# EXTRACT PROVIDED
IBM QRadar: Since 2014, QRadar has continued to maintain its pole position in product ratings and evaluations. There have not been major product announcements after QVM and Incident Forensics other than IBM App Exchange (a Splunk App store style approach to extensions and plugins). While the strong points of IBM QRadar are still true, the weaknesses have started to crop up in areas of operational efficiency and reliability.


Intel Security: This is one product that underwhelms when it comes to realizing its true potential. They checked all the boxes required for monitoring with ADM, DAM, DPI, ATD etc. However, the real problem with erstwhile Nitro has always been stability and management overhead. Two years later, the strengths have increased no doubt, but the weaknesses still remain around reliability.


Splunk: This is one of the products that has gone through several changes in the past two years. They have expanded their capabilities significantly in the “App for Enterprise” space with predefined security indicators and dashboards and visualizations. They have also improved the support for packet captures and analysis. With the purchase of Caspida, behaviour analytics capabilities will come into Splunk. While the strengths column has increased, the weakness column still remains the same.

# PROBLEM STATEMENT
From the product comparison above, copy word for word the stretch that starts at "IBM QRadar: Since 2014, QRadar" and ends with "efficiency and reliability.".

# RECORDED INFORMATION
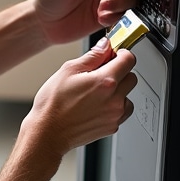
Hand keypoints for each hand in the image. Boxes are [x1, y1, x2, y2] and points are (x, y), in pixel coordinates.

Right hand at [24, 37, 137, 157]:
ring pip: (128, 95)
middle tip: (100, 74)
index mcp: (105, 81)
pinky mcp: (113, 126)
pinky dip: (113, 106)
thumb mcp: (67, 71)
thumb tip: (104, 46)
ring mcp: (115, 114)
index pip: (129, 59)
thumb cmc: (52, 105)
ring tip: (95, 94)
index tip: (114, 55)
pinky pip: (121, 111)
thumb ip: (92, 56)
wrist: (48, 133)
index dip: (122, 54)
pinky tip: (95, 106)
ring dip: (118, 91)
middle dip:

* * *

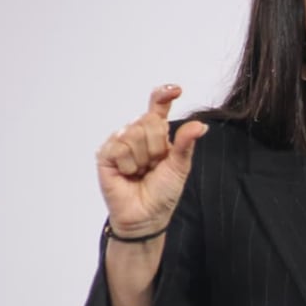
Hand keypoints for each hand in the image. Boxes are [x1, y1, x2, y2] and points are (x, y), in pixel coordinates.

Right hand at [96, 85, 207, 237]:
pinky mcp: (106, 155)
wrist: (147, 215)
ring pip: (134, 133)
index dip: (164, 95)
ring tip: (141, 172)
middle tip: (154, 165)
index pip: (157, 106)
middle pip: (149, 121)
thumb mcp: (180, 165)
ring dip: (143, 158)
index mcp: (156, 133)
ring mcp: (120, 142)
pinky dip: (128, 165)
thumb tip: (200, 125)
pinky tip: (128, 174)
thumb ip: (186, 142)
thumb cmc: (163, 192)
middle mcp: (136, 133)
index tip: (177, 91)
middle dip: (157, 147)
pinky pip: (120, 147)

# TASK RESPONSE
IBM QRadar: Since 2014, QRadar has continued to maintain its pole position in product ratings and evaluations. There have not been major product announcements after QVM and Incident Forensics other than IBM App Exchange (a Splunk App store style approach to extensions and plugins). While the strong points of IBM QRadar are still true, the weaknesses have started to crop up in areas of operational efficiency and reliability.